## [The task]
Scan the lines below for the word "時間の節約になります". Copy each line you find it in.

## [Data]
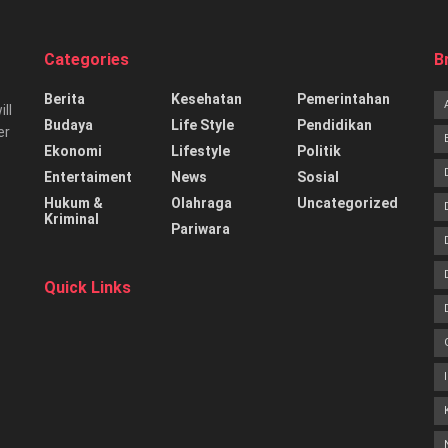
Categories
B
Berita
Kesehatan
Pemerintahan
ill
Budaya
Life Style
Pendidikan
er
Ekonomi
Lifestyle
Politik
Entertaiment
News
Sosial
Hukum &
Olahraga
Uncategorized
Kriminal
Pariwara
Quick Links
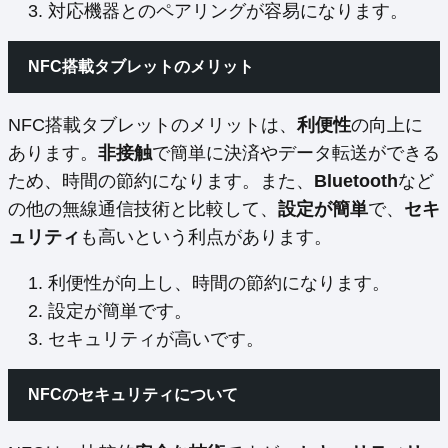
対応機器とのペアリングが容易になります。
NFC搭載タブレットのメリット
NFC搭載タブレットのメリットは、
利便性
の向上に
あります。
非接触
で簡単に決済やデータ転送ができる
ため、時間の節約になります。また、
Bluetooth
など
の他の無線通信技術と比較して、
設定が簡単
で、
セキ
ュリティ
も高いという利点があります。
利便性が向上し、時間の節約になります。
設定が簡単です。
セキュリティが高いです。
NFCのセキュリティについて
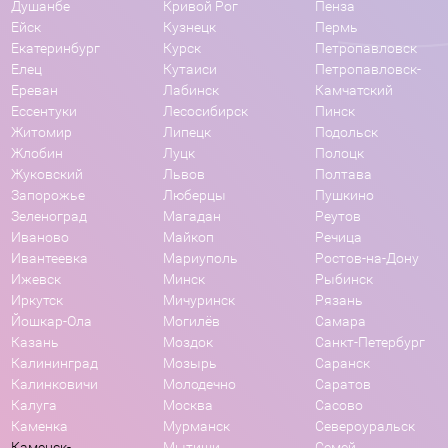
Душанбе
Кривой Рог
Пенза
Ейск
Кузнецк
Пермь
Екатеринбург
Курск
Петропавловск
Елец
Кутаиси
Петропавловск-
Ереван
Лабинск
Камчатский
Ессентуки
Лесосибирск
Пинск
Житомир
Липецк
Подольск
Жлобин
Луцк
Полоцк
Жуковский
Львов
Полтава
Запорожье
Люберцы
Пушкино
Зеленоград
Магадан
Реутов
Иваново
Майкоп
Речица
Ивантеевка
Мариуполь
Ростов-на-Дону
Ижевск
Минск
Рыбинск
Иркутск
Мичуринск
Рязань
Йошкар-Ола
Могилёв
Самара
Казань
Моздок
Санкт-Петербург
Калининград
Мозырь
Саранск
Калинковичи
Молодечно
Саратов
Калуга
Москва
Сасово
Каменка
Мурманск
Североуральск
Каменск-
Мытищи
Семей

## [Finished exercise]
ため、時間の節約になります。また、
利便性が向上し、時間の節約になります。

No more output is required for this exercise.